E porque não se resolvem os problemas e se avança, com as propostas? Será que só se pode apontar o dedo ao Executivo? Isto da política obedece a uma lógica muito simples: falamos mal da festa porque não fomos convidados. Uma vez lá dentro, resta segurar uma flute de champanhe e ombrear com os restantes convivas.
Exemplo disso é a vontade de certos indivíduos e associações de “entrar” na AL pela porta grande, que é como quem diz, ser eleito. Algumas suportam-se em estatísticas que não passam de números, ou estudos feitos com base realidades completamente diferentes do território.
Todos sabemos quais são os problemas, e falar deles em público, dar a cara, sem apresentar soluções concretas, ou papagear sempre as mesmas questões, as mesmas dúvidas, tentando “pescar” um elusivo eleitorado, que nem sequer se sabe bem se existe, ou onde está. Quem procura um certo tipo de eleitorado em vez de se preocupar com os problemas da população em geral não é muito diferente dos empresários que estão na AL só para ter a certeza que ninguém lhes pisa na cauda.
O ideal seria encontrar uma força política que se quisesse realmente debruçar sobre os problemas da população. Todos os problemas e de toda a população. Muito para além do âmbito dos operários, dos empresários, dos FP ou mesmo dos direitos e liberdades. Uma espécie de partido político, com ideologia e objectivos definidos, que servisse o ouvisse todos os quadrantes da sociedade, e não embarcasse em populismos fáceis e demagogias eleitoralistas.
Não me cabe julgar o papel do Chefe do Executivo, ou avaliar o seu trabalho. Edmund Ho entra para a história de Macau como o primeiro CE, um papel de importância, e soube lidar com todos os problemas básicos que a transferência de soberania acarretou. Apesar da sua popularidade ter descrescido drasticamente durante este segundo mandato, sinto que foi sempre um apaziguador, um homem calmo e suave com o dom da oratória, que nunca perdeu a calma.
Quem se segue não terá um trabalho fácil, sem dúvida, mas vai encontrar muito que foi feito - e bem - no campo sempre difícil das sensibilidades, e de como lidar com um território com uma História como a de Macau, em que o convívio foi sempre complicado, mas que foi acontecendo naturalmente. Macau é conhecido pela diversidade, e isso resiste a qualquer regime ou a qualquer retórica.
Só tenho pena - e isto olhando para um passado recente - que o diploma mais elaborado que o Executivo apresentou nos últimos tempos tenha sido a Lei para a proteção e defesa do estado, emanada do tal artº 23. Nada contra, note-se, é perfeitamente normal e era inevitável, mais cedo ou mais tarde, mas este não era certamente o diploma por que toda a gente esperava, e está longe de ser aquele que serve os interesses da população que trabalha e anseia por uma vida melhor. Isto para não dizer que é completamente inútil.
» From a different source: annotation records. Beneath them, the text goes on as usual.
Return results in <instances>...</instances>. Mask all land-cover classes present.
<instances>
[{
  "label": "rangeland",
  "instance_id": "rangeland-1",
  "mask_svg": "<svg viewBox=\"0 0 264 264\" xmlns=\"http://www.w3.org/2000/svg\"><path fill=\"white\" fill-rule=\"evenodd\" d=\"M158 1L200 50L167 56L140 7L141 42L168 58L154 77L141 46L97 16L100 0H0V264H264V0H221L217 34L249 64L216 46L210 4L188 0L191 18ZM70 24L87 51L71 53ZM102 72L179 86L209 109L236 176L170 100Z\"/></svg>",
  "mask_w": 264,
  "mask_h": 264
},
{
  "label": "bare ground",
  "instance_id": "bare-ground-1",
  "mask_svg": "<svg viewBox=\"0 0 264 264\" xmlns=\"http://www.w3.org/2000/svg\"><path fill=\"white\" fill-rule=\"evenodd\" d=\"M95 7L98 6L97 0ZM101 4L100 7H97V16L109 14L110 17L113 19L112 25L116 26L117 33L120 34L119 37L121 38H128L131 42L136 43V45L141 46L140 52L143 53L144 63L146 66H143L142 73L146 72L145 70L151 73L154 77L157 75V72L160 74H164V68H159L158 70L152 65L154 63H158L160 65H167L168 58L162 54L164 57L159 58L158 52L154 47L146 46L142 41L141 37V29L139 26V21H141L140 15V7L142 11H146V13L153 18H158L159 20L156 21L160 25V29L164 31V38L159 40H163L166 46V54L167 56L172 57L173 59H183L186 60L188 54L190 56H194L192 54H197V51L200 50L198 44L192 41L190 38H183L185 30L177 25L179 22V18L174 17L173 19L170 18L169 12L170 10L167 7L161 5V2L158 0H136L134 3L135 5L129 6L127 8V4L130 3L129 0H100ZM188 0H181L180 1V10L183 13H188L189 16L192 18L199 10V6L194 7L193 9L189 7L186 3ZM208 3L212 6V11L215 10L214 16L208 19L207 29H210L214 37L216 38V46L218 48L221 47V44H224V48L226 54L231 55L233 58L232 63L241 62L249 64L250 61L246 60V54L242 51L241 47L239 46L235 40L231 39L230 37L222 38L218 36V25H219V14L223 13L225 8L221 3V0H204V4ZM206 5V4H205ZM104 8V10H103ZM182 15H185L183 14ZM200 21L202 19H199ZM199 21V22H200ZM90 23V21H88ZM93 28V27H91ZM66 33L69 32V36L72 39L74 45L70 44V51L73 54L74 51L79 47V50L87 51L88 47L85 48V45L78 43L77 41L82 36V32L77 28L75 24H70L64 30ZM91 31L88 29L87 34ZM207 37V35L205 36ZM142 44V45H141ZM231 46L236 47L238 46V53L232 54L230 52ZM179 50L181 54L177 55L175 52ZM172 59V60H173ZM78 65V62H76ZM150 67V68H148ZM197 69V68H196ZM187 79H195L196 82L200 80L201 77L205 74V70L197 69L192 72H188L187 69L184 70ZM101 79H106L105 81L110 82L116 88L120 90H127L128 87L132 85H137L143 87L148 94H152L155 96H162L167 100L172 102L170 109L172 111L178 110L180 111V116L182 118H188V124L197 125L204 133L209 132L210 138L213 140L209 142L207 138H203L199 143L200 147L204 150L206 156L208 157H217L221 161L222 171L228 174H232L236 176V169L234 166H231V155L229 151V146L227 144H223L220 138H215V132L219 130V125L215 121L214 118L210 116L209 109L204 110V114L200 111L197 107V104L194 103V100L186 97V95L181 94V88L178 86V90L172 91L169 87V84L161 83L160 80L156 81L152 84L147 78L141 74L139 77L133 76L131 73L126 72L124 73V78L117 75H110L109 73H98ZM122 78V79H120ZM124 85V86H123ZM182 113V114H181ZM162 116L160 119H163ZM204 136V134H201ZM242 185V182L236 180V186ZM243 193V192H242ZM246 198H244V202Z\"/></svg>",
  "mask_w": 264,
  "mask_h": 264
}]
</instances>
Só espero que as pessoas que falam de "necessidade" e "maturidade" não sejam os primeiros a engolir as suas palavras. É que em nome do politicamente correcto pode-se dizer muita coisa, mas esta é a terra que acolhe agora os seus residentes, e no futuro os seus filhos e os seus netos. E quem não acredita nisso, apostando num futuro para si e para os seus fora do território, mas anuindo a tudo e a todos, só pode mesmo estar a ser muito hipócrita.